Section 7.1 Motivation for solving equations numerically
We often want to solve an equation of the form \(f(x)=0\text{,}\) given a real-valued function \(f\) of one real variable \(x\text{.}\) Some such equations admit a symbolic solution, obtained by some algebraic manipulations. For example, the equation \(2e^x - 3 = 0\) has the solution \(x=\log(3/2)\text{.}\) But if we put together two or more unrelated functions, for example \(2e^x + x^3 - 1 = 0\text{,}\) algebra does not help.

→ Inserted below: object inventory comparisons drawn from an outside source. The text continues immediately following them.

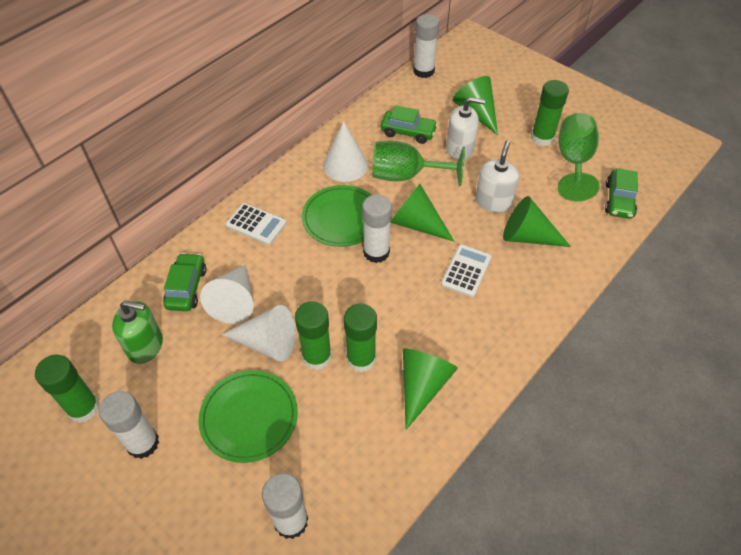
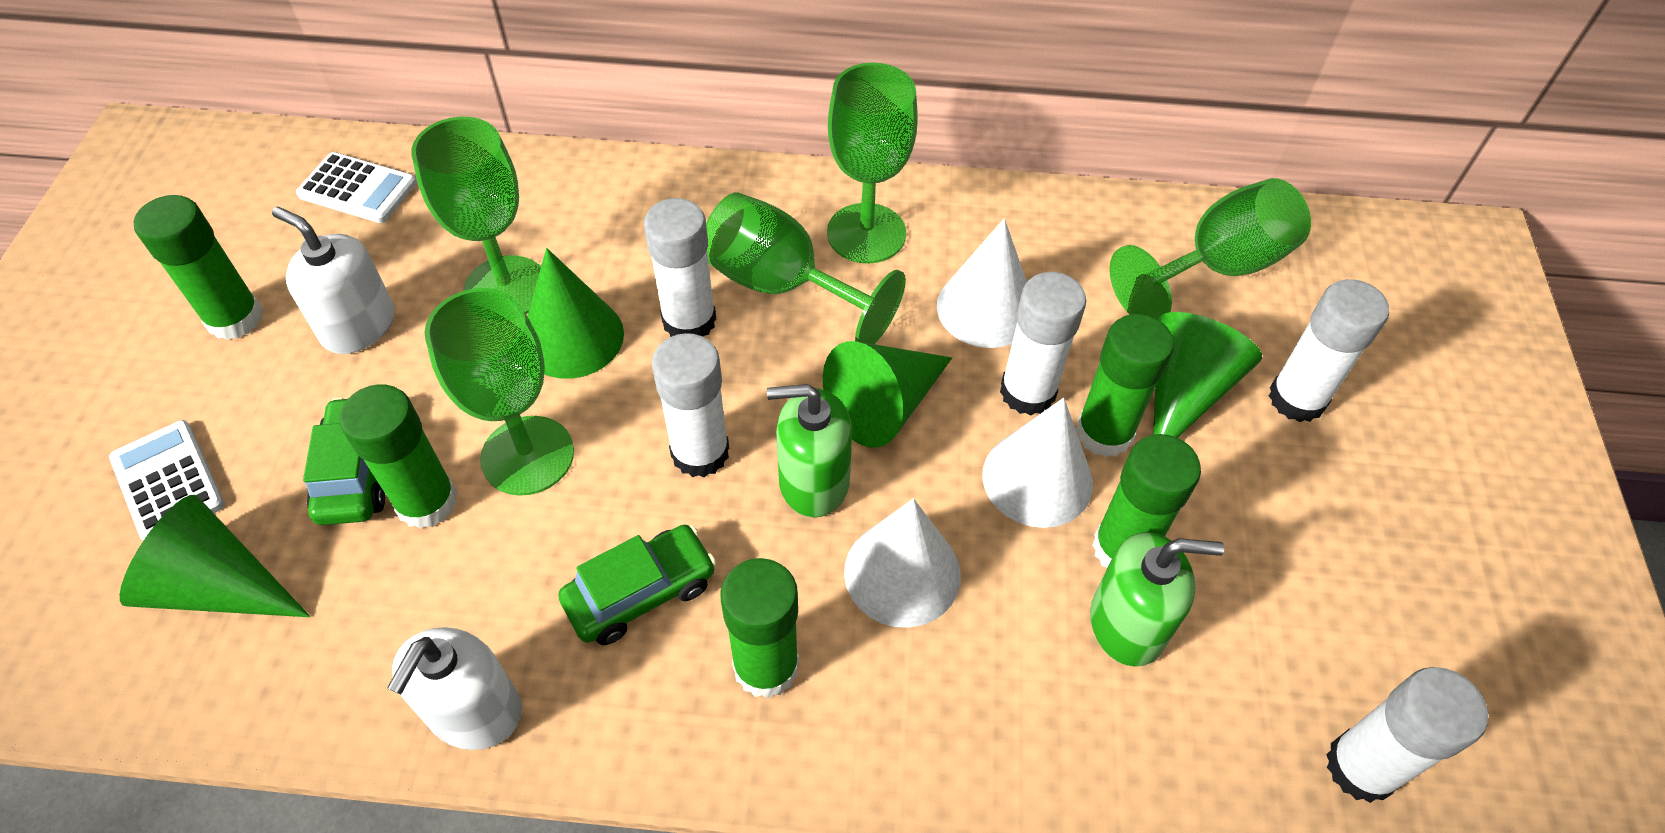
green car: [163,253,206,311] [381,105,438,144] [605,168,638,219] = 3 -> [303,397,385,525] [558,525,716,645] = 2
green glue stick: [35,355,100,423] [295,301,332,370] [344,303,377,372] [531,80,569,146] = 4 -> [134,195,263,340] [339,384,457,529] [720,558,799,698] [1076,314,1174,457] [1092,434,1201,568] = 5
green goblet: [373,141,465,187] [558,113,599,201] = 2 -> [411,117,541,314] [425,288,574,496] [706,193,906,344] [827,63,918,264] [1109,178,1311,319] = 5
green plate: [198,370,298,463] [302,185,372,247] = 2 -> none = 0
green soap dispenser: [112,300,163,364] = 1 -> [767,384,852,518] [1090,532,1224,667] = 2
white glue stick: [99,391,159,459] [262,473,308,539] [362,195,392,263] [413,14,439,78] = 4 -> [644,198,716,337] [652,333,729,477] [1000,272,1086,415] [1269,279,1389,422] [1326,667,1488,803] = 5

For this reason, Matlab has a built-in root-finding function fzero. Its first argument is the function which should be equated to zero, the second argument is our initial guess at where the solution may be (put 0 if you have no idea). For example,
fzero(@(x) 2*exp(x) + x^3 - 1, 0)
finds the solution -0.5439. But even though we have fzero, we still have to understand the methods used for finding roots, because
-
fzeroonly gives one solution, there may be others; - the output of
fzeromay be wrong.
An example of wrong answer:
fzero(@(x) exp(-x^2), 0)
returns x=-28.9631. In reality, \(e^{-x^2} = 0\) has no solutions, and there is nothing special about the number produced by fzero: this is just where its algorithm decided to stop, thinking “close enough”.